◆ Supplied passage
· · ·

The Milicz forest district is located in the province of Lower Silesia in south west Poland at a mean elevation of 126 m a.s.l. (elevation ranging from 96 to 227 m a.s.l.). Much of the area is almost flat or slightly undulating with gentle slopes. This part of the landscape is covered by developed terraces and aeolian formations. The remaining part of the landscape is a slightly undulating moraine plateau above which irregularly shaped moraine hills are found. The average annual rainfall is 565 mm and the mean annual temperature is 8.2°C. Monthly temperatures range from -1.3 to 17.8°C. The Milicz forest district covers a total area of 21,086 ha including 7713 ha of public forest. Small patches of private forest are also found in the landscape but they were not considered here as no field data were collected there. The public forest is largely dominated by pure stands of Scots pine ( Pinus sylvestris). Pure and mixed stands of oak ( Quercus robur) and beech are also found, but in a much smaller proportion.

· · ·

◆ Collected data
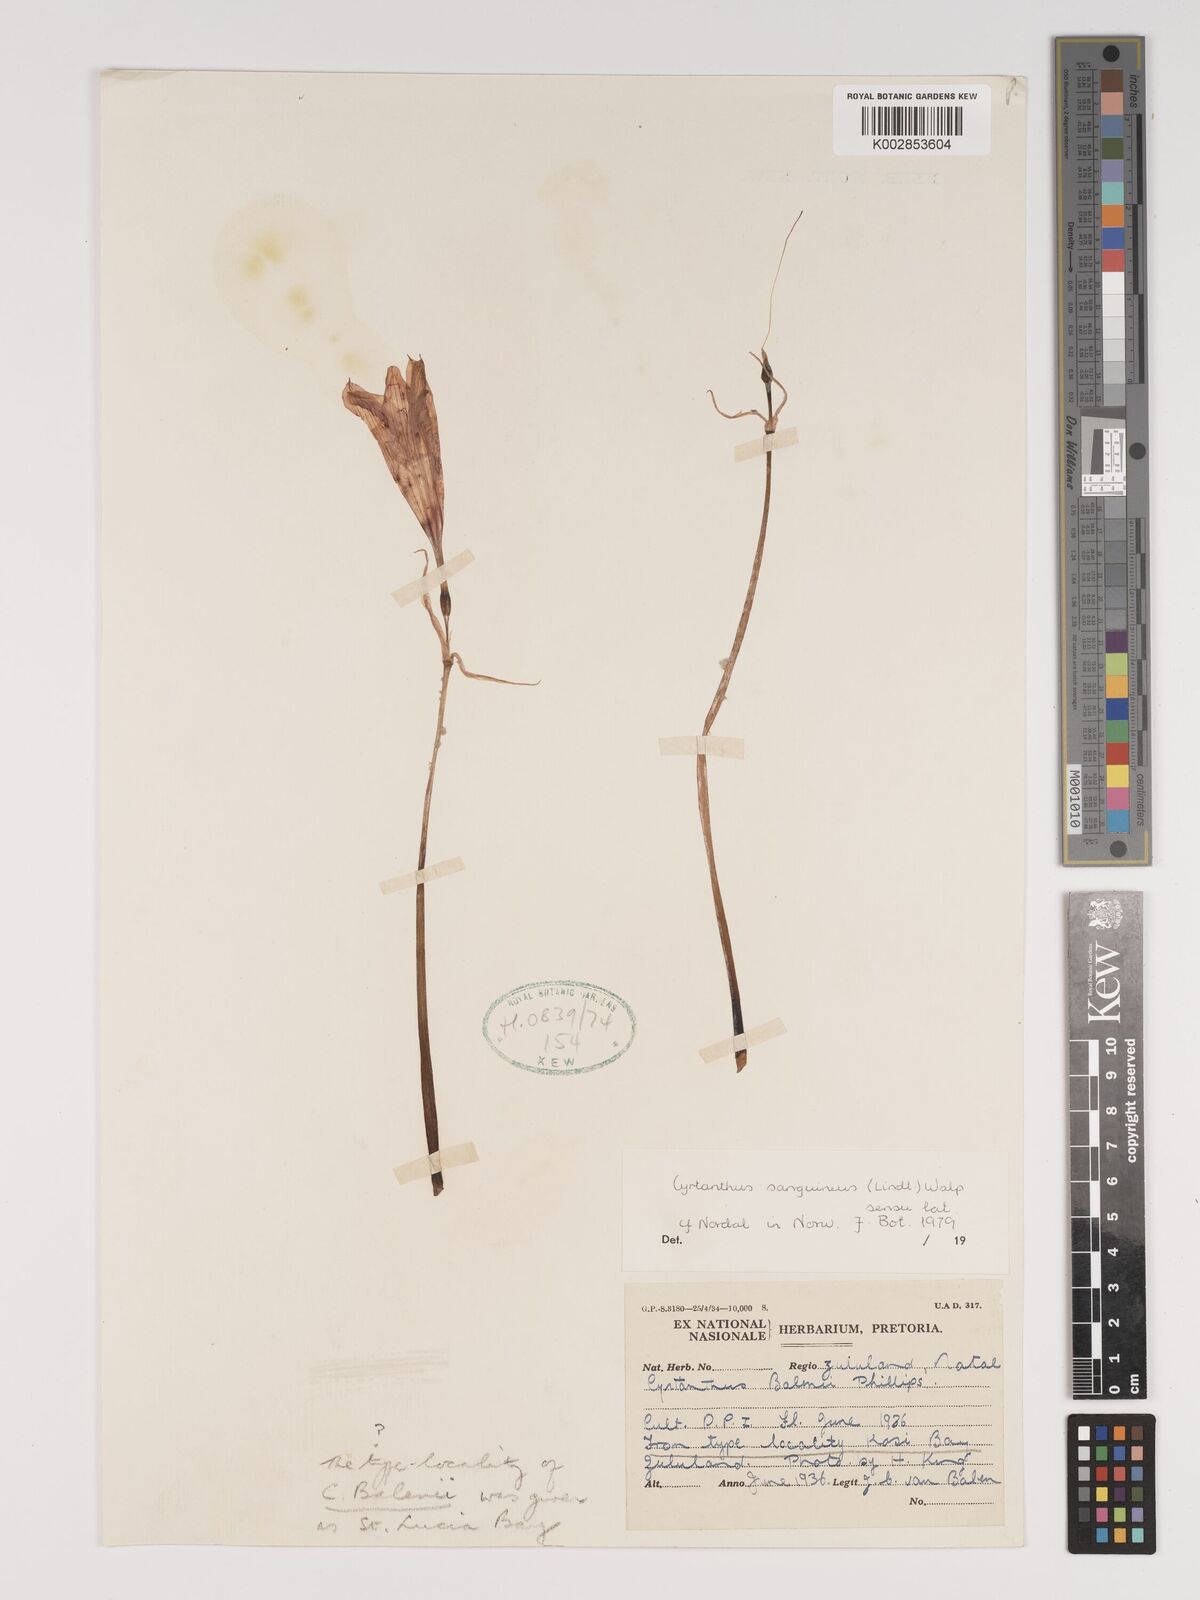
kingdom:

· · ·

◆ What the exercise asks
Repeat the description of the Milicz forest district above word for word, from start to finish.

◆ Output
The Milicz forest district is located in the province of Lower Silesia in south west Poland at a mean elevation of 126 m a.s.l. (elevation ranging from 96 to 227 m a.s.l.). Much of the area is almost flat or slightly undulating with gentle slopes. This part of the landscape is covered by developed terraces and aeolian formations. The remaining part of the landscape is a slightly undulating moraine plateau above which irregularly shaped moraine hills are found. The average annual rainfall is 565 mm and the mean annual temperature is 8.2°C. Monthly temperatures range from -1.3 to 17.8°C. The Milicz forest district covers a total area of 21,086 ha including 7713 ha of public forest. Small patches of private forest are also found in the landscape but they were not considered here as no field data were collected there. The public forest is largely dominated by pure stands of Scots pine ( Pinus sylvestris). Pure and mixed stands of oak ( Quercus robur) and beech are also found, but in a much smaller proportion.